Per non parlare dell’alta mortalità delle imprese edili famigliari e artigiane, fallite non per scarsità di lavoro ma proprio per le fragilità di cui sopra, che impediscono loro di superare una breve tempesta. O di reggere alle pressioni competitive avendo, come unica arma, l’intensificazione dei ritmi e l’aumento dell’orario di lavoro mantenendo i medesimi livelli retributivi.

Quante volte abbiamo ascoltato discorsi apologetici sulle piccole imprese bergamasche in cui «il padrone lavora di più dei suoi operai», come se questo elemento riflettesse una disciplina morale, un’etica del lavoro, e non il problema di produttività che emerge dai dati Istat citati qui sopra.

Lo stesso discorso vale anche per il terzo settore, il privato sociale. La grande operazione di esternalizzazione dei servizi socio-assistenziali, avviatasi negli anni novanta al fine di ridurre la spesa sociale per il welfare, ha prodotto un arcipelago di piccole cooperative che cercano di soddisfare, con risorse economiche dimezzate, i medesimi bisogni sociali un tempo in carico allo Stato.

Se le cooperative sociali sono divenute un’area di impiego di forza lavoro spesso decontrattualizzata, precarizzata e sottopagata non è certo per scelta loro o per incapacità di gestione delle risorse. È una necessità strutturale di sopravvivenza.

Dal 2013 a oggi, tuttavia, qualcosa è cambiato. Non nella dimensione d’impresa. Il nanismo resta il tratto caratteristico del tessuto produttivo. Se qualcosa è cambiato è nella percezione del fenomeno da parte delle giovani generazioni. La retorica del «piccolo è bello» sta perdendo il suo fascino anche in Bergamasca. Sono almeno dieci anni che le imprese, in occasioni di convegni o eventi dedicati al tema dell’occupazione giovanile, lamentano la scarsa attrattività agli occhi dei giovani delle posizioni lavorative che offrono. Spesso lanciandosi in improbabili spiegazioni psicologiche, sociologiche o pedagogiche, sulla scarsa tempra morale delle nuove generazioni, immature, viziate, sfaticate. Cui fa eco una pessima comunicazione giornalistica, che raccoglie e diffonde questi luoghi comuni. Ma i dati descrivono uno scenario molto diverso.

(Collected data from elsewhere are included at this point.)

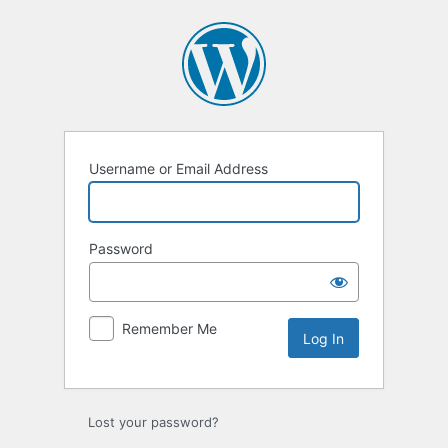
Username or Email Address
Password
Remember Me
Lost your password?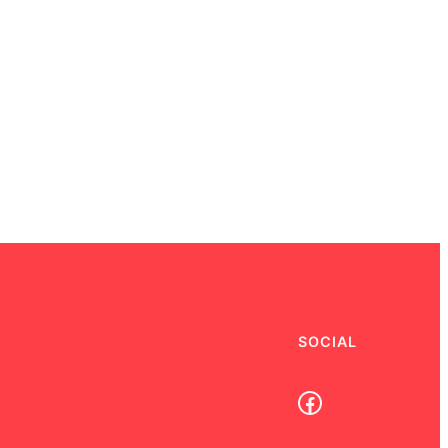
SOCIAL
Facebook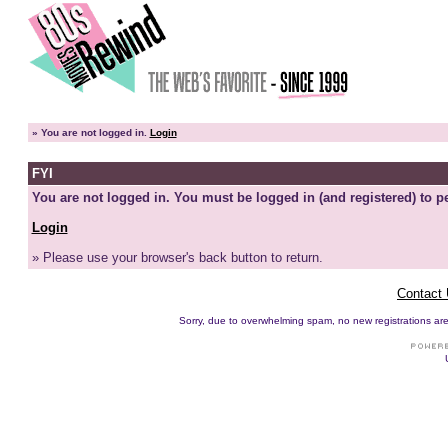
»
You are not logged in.
Login
FYI
You are not logged in. You must be logged in (and registered) to pe
Login
» Please use your browser's back button to return.
Contact
Sorry, due to overwhelming spam, no new registrations are p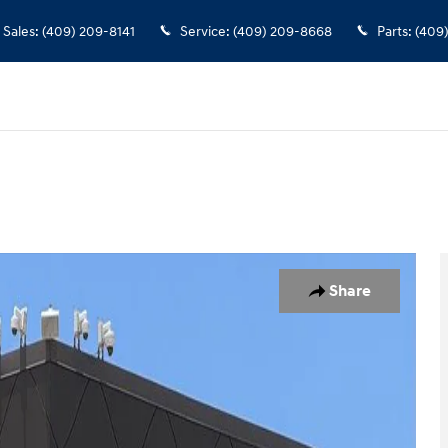
Sales
:
(409) 209-8141
Service
:
(409) 209-8668
Parts
:
(409
Share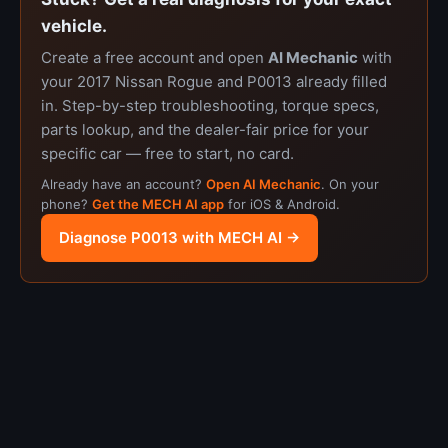
vehicle.
Create a free account and open
AI Mechanic
with
your 2017 Nissan Rogue and P0013 already filled
in. Step-by-step troubleshooting, torque specs,
parts lookup, and the dealer-fair price for your
specific car — free to start, no card.
Already have an account?
Open AI Mechanic
. On your
phone?
Get the MECH AI app
for iOS & Android.
Diagnose P0013 with MECH AI →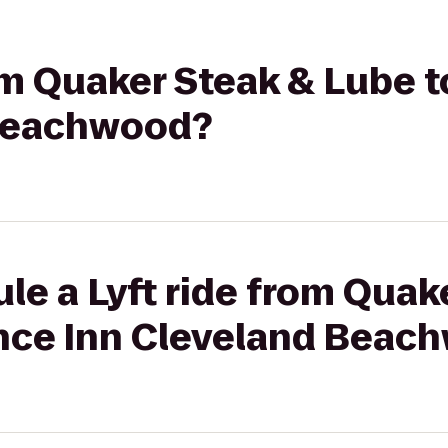
rom Quaker Steak & Lube 
 Beachwood?
le a Lyft ride from Quak
nce Inn Cleveland Beac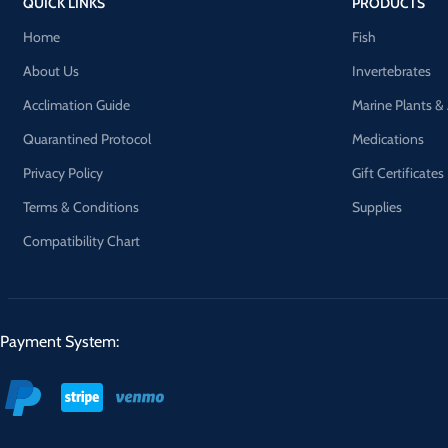
QUICK LINKS
PRODUCTS
Home
Fish
About Us
Invertebrates
Acclimation Guide
Marine Plants &
Quarantined Protocol
Medications
Privacy Policy
Gift Certificates
Terms & Conditions
Supplies
Compatibility Chart
Payment System: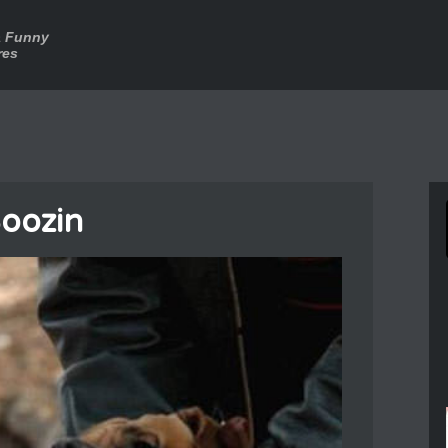
a Funny
res
oozin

Il tasso di occupazione giovanile nel nostro territorio è altissimo. I giovani — anche per le ragioni demografiche che tutti conosciamo — sono risorsa scarsa e preziosa. E molti se ne vanno non perché, come in altre zone, faticano a trovare lavoro, bensì perché cercano, e spesso trovano, opportunità migliori.

Il recente «Rapporto Migrantes» della fondazione CEI afferma che «dal 2006 ad oggi la presenza degli italiani all’estero è progressivamente cresciuta passando da 3,1 milioni a oltre 5,8 milioni». La mobilità geografica è cresciuta dell’87% e, seppur registri i livelli più alti nel sud, interessa anche il nostro territorio. Da qualche anno ormai è avvenuto il grande sorpasso. Gli italiani residenti all’estero sono molti di più degli stranieri residenti in Italia.

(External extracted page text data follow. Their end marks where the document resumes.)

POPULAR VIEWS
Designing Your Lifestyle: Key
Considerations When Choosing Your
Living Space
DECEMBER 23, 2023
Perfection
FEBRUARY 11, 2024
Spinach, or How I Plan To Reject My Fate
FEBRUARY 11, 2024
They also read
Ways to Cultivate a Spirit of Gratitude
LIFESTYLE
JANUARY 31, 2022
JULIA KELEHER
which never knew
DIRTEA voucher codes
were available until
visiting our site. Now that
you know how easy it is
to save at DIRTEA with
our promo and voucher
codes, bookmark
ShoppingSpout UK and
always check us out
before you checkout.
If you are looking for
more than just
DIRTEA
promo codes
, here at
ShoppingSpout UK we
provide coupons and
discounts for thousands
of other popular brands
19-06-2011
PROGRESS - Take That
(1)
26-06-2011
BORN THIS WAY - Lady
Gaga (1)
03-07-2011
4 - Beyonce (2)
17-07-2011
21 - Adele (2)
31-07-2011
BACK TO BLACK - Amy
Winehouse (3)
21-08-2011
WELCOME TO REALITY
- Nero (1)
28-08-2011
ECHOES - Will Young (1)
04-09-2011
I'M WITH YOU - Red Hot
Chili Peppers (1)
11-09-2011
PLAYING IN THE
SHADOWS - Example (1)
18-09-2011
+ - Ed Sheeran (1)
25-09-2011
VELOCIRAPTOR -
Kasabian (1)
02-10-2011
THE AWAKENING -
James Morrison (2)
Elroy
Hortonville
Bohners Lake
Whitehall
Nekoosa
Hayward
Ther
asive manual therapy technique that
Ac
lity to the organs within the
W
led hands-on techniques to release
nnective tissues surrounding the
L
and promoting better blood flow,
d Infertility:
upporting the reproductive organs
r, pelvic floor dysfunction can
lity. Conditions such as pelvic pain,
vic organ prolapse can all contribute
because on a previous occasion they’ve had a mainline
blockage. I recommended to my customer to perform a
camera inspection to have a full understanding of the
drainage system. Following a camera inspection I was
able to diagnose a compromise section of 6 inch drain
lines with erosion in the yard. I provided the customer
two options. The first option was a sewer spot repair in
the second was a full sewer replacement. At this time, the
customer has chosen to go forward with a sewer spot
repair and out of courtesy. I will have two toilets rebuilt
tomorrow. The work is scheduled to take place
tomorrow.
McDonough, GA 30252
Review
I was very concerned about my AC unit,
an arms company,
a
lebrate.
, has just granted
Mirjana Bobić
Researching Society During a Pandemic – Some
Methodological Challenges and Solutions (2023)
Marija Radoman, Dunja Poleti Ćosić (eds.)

Se si vogliono trattenere le giovani generazioni, forse è il caso di ragionare sulle condizioni di lavoro che siamo in grado di offrire loro, dal punto di vista quantitativo (retribuzioni maggiori, orari di lavoro ridotti) e qualitativo. Un miglioramento che — i dati esposti parlano chiaro — non può darsi senza una significativa crescita dimensionale delle imprese.

Insomma, non è di grande utilità rimuovere quella citazione di De Cecco. È più opportuno, semmai, farne il punto di partenza per un articolo. E magari avviare una riflessione su un tema di fronte al quale il mondo delle imprese è tutt’altro che insensibile, a differenza dell’attuale governo che sembra semplicemente interessato a mantenere il consenso elettorale dei piccoli imprenditori con interventi che, anziché ripensare le politiche industriali, si limitano a strizzare l’occhio all’evasione fiscale.